Anna showed him her ID. “I would really appreciate you talking to me, as I am on the team investigating Margaret Potts’s murder.”
“Can’t help you, love. I was in prison and hadn’t seen her for years before that.”
“Yes, I know. This would be just for me to get an insight into her background. You were married?”
“I just told you, I got nothin’ to say. I’d not set eyes on her for years.”
“Could we just talk? I won’t take up much of your time. It’s just that there are a few things you might be able to help me with,” Anna persisted.
“Like what?”
“Well, her friends . . .”
“I don’t know any of them.”
“Please, Mr. Potts, could we do this now, because I don’t want to have to ask you to come into the station.”
The door opened a fraction more, and Anna could get a look at him. The man before her didn’t resemble the mug shot from the files.
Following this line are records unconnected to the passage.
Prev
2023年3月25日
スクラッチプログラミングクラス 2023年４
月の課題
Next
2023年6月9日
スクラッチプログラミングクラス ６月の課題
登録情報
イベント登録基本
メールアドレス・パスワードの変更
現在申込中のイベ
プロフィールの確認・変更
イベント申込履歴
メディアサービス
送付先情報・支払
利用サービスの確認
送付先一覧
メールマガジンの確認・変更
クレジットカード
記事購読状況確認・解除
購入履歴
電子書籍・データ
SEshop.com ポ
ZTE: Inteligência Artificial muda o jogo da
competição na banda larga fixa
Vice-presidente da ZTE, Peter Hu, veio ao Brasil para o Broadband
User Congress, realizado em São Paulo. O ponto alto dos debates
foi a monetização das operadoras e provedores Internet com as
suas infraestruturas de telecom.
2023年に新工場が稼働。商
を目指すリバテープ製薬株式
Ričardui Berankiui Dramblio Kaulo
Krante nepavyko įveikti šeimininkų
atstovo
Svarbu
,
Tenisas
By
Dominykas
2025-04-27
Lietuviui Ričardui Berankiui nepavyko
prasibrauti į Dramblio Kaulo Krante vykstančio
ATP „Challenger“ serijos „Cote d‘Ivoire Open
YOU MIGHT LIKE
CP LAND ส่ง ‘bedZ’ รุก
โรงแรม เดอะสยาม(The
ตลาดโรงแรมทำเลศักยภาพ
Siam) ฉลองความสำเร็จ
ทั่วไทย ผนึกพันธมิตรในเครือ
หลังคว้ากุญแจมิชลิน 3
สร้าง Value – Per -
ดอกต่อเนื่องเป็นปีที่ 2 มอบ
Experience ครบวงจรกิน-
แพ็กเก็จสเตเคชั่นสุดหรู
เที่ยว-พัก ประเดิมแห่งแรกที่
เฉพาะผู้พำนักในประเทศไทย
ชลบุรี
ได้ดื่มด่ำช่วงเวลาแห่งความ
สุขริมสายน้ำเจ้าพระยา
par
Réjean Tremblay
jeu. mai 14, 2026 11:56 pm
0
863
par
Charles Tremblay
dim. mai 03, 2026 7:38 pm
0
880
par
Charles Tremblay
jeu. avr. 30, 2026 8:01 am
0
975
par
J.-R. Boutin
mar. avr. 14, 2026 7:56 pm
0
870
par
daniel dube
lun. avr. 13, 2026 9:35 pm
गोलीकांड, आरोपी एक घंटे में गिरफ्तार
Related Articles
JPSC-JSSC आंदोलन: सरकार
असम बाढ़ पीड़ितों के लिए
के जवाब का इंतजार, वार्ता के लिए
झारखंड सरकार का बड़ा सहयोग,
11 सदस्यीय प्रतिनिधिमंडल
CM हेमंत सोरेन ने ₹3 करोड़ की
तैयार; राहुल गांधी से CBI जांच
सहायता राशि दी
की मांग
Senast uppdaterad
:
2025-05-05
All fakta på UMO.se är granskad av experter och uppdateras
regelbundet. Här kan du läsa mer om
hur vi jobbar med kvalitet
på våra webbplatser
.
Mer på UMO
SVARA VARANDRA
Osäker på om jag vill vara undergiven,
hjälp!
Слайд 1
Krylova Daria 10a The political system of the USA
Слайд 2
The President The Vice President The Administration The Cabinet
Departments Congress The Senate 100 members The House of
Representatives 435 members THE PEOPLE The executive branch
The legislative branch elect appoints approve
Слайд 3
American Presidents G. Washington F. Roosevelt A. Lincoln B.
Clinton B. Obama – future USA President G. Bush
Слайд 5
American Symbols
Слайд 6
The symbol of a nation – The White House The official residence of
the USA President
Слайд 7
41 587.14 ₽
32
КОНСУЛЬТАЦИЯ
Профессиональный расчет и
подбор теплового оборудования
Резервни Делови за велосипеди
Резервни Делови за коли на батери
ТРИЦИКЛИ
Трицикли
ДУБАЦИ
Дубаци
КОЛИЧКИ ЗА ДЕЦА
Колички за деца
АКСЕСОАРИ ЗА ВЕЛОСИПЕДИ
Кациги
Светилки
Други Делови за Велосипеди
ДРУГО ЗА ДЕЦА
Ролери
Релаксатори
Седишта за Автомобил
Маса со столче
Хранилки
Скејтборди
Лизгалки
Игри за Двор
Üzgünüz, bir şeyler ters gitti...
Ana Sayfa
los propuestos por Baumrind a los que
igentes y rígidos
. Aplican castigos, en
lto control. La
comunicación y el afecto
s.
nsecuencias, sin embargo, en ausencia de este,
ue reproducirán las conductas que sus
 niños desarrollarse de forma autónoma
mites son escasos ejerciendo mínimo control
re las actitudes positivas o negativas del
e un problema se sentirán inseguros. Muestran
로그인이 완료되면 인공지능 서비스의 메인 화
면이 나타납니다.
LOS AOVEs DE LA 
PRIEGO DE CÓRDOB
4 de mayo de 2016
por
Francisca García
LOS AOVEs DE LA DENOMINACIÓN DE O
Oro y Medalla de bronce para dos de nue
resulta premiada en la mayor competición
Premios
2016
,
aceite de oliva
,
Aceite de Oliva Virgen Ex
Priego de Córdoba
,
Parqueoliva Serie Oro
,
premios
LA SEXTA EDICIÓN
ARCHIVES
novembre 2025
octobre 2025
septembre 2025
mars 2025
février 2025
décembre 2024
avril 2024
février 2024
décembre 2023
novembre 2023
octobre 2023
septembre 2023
He was square-faced and unshaven, with thick, gray-flecked curly hair, and it looked as if he had speckles of paint in it, with even more specks over his dirty shirt.
Stanley was about five-eight, solid with a beer belly, and his trousers were held up by a broad leather belt. He had on old worn carpet slippers with no socks, and there were more signs of paint splashes on his dirty trousers.
Anna followed Stanley down a dimly lit hall with bicycles chained up along the wall, alongside an old-fashioned Hoover.
“In ’ere,” he said as he reached a door.
The room was dark, with an old horsehair sofa and chair and a threadbare carpet. On a coffee table were the racing papers, cans of beer, and overflowing ashtrays; stacks of newspapers lay on every available surface. The room smelled of beer, stale tobacco, and curry.